**WHAT YOU ARE ASKED TO DO:** List every line in the material that contains the string "Word", copying each such line in full.

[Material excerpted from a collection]
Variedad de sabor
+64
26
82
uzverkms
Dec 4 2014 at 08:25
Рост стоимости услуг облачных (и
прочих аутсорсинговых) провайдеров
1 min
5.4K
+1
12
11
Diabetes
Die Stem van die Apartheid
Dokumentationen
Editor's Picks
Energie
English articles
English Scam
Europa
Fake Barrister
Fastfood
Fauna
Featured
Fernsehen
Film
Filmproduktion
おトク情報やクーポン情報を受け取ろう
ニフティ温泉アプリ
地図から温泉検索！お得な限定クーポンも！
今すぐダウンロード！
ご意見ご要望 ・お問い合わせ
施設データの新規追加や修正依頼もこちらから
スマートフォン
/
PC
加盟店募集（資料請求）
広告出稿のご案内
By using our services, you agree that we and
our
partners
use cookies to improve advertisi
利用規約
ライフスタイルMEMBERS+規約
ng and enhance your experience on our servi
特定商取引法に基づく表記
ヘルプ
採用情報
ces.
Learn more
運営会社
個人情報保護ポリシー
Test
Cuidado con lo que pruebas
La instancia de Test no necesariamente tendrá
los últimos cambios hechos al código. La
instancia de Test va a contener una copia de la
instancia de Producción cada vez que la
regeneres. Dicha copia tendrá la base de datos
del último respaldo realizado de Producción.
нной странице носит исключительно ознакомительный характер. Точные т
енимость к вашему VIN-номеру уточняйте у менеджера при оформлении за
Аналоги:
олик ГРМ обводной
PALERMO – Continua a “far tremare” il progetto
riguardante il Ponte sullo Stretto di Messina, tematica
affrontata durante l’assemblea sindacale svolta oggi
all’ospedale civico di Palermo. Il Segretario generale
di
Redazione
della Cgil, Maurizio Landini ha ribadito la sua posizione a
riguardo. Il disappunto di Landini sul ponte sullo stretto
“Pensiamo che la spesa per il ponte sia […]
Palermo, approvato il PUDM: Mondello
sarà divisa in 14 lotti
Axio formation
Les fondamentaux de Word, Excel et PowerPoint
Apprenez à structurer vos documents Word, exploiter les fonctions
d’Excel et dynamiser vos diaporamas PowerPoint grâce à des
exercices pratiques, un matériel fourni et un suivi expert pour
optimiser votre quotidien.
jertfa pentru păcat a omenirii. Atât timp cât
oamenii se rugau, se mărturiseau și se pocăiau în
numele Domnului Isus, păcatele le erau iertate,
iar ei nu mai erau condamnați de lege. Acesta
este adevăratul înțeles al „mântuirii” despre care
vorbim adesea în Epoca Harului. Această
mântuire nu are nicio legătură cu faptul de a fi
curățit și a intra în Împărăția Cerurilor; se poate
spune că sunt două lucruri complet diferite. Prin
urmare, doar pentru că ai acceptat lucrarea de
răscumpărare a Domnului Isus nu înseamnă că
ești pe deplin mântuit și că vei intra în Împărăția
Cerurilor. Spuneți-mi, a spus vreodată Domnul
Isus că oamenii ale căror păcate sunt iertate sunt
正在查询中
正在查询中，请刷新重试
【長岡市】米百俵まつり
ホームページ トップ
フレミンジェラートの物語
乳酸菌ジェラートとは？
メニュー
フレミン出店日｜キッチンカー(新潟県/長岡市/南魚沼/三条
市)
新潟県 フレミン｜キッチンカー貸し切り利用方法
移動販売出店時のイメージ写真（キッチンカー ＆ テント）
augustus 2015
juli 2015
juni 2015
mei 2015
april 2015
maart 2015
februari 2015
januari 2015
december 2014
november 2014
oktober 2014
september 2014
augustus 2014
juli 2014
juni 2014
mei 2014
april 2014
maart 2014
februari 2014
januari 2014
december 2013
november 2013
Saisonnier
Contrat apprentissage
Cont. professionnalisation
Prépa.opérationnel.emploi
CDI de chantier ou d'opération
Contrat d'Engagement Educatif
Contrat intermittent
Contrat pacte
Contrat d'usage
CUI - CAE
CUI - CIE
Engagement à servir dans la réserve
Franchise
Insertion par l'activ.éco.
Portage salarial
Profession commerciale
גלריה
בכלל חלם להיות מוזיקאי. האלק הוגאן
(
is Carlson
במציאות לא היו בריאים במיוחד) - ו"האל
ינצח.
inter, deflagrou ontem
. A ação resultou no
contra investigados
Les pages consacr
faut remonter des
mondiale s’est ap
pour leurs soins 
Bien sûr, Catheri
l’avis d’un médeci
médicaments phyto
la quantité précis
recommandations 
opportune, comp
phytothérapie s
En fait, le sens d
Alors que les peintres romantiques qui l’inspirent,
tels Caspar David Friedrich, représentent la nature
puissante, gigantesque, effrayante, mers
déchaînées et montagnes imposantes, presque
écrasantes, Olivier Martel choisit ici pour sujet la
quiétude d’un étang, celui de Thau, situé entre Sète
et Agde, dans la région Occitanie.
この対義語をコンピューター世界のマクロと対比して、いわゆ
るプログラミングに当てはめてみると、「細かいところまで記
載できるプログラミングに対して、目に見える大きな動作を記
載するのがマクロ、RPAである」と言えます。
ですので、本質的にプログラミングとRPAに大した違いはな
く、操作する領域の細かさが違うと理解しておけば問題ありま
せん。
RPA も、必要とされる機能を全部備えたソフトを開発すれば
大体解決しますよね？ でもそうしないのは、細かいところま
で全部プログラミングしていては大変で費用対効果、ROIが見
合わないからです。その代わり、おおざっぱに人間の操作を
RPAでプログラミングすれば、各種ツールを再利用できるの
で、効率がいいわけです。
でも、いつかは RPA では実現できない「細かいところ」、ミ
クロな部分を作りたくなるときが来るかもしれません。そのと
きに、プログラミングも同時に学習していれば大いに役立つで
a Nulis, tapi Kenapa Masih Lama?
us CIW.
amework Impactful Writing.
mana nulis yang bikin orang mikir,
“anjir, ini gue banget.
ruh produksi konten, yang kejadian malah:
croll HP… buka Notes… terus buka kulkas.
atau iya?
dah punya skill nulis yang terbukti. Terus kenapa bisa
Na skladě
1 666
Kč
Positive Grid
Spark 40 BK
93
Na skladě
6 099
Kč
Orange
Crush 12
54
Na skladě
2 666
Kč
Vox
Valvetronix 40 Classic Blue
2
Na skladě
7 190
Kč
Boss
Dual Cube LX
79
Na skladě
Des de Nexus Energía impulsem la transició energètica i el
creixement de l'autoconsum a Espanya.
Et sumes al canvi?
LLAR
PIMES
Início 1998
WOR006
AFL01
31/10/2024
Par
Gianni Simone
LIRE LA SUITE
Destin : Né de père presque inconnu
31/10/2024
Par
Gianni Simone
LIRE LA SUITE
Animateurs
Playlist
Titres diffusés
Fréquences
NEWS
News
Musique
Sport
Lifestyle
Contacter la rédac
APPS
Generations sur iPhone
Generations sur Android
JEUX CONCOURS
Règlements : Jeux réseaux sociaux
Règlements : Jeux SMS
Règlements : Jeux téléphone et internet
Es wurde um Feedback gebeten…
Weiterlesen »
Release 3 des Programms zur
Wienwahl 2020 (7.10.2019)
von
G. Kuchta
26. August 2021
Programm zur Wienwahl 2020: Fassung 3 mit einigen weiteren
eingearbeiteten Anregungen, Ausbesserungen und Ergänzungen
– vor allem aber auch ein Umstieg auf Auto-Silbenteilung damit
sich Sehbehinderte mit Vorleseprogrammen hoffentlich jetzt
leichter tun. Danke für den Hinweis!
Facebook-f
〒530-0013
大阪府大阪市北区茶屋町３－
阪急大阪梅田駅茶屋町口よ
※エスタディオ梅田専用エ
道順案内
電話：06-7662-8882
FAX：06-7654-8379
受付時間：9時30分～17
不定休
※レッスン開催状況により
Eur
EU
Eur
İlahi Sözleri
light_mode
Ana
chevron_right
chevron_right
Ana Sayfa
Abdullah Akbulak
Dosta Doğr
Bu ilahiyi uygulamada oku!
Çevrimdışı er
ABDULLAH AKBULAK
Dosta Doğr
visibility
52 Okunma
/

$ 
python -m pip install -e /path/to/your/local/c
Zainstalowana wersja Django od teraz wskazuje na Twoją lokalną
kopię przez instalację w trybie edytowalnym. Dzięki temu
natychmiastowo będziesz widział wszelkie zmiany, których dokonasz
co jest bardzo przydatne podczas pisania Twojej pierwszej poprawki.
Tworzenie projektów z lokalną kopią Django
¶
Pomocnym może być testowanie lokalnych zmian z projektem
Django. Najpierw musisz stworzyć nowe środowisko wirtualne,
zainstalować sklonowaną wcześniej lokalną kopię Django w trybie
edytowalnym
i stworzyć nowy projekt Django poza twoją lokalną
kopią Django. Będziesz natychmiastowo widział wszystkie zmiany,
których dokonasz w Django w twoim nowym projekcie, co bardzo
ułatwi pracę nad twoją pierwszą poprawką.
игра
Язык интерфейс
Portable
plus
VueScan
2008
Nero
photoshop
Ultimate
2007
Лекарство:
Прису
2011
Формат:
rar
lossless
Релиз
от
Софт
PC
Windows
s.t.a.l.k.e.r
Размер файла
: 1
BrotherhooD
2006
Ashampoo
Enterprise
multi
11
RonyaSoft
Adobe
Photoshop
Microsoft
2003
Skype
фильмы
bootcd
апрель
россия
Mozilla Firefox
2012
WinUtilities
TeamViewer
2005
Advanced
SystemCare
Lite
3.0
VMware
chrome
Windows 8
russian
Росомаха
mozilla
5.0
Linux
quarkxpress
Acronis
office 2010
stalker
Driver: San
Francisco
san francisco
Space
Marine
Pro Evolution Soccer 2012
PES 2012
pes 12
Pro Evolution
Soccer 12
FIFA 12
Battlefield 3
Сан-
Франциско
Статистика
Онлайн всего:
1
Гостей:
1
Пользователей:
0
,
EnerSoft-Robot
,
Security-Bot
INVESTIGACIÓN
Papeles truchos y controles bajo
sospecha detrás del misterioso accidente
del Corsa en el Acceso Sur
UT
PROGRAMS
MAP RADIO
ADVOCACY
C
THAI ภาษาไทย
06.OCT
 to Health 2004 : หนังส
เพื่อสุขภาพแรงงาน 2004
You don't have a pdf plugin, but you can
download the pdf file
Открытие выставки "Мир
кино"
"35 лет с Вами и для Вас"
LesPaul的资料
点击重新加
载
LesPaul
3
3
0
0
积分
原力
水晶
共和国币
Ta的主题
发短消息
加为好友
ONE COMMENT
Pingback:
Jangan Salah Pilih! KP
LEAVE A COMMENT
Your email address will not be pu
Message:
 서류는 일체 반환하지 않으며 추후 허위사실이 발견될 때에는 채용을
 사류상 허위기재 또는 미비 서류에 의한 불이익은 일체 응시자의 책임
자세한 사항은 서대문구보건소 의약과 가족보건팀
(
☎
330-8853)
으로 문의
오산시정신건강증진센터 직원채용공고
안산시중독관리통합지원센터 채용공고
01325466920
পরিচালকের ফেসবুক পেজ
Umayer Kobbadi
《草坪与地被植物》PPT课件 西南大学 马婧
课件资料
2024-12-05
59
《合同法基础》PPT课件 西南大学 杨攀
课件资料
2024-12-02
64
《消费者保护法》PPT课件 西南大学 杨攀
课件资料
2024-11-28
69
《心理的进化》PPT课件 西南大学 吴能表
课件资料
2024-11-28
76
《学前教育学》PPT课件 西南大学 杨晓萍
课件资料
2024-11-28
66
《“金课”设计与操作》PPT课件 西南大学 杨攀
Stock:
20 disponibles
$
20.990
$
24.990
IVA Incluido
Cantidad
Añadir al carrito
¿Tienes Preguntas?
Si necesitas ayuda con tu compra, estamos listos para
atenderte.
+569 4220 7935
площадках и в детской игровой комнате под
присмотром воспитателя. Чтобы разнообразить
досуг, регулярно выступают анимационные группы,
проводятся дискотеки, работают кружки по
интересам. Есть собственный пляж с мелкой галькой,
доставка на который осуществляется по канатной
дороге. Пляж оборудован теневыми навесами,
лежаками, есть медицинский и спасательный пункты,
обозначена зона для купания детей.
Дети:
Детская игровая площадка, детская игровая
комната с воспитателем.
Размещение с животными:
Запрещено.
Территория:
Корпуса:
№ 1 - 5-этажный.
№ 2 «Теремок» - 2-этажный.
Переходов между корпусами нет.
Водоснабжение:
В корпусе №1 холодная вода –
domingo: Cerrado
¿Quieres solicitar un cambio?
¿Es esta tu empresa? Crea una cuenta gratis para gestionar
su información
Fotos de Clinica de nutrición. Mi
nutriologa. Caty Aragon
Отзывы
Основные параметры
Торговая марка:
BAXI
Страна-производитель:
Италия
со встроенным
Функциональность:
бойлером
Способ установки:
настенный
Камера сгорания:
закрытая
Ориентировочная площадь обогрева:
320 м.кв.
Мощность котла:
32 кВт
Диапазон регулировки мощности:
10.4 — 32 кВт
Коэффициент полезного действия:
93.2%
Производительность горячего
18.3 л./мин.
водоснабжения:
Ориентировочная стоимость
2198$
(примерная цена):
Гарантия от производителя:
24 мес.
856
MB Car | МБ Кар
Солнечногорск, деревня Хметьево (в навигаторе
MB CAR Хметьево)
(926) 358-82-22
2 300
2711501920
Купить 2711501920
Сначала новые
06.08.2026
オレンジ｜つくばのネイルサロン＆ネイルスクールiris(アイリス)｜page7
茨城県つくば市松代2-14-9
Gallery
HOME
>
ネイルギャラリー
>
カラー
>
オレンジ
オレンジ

**ANSWER BOX:**
Les fondamentaux de Word, Excel et PowerPoint
Apprenez à structurer vos documents Word, exploiter les fonctions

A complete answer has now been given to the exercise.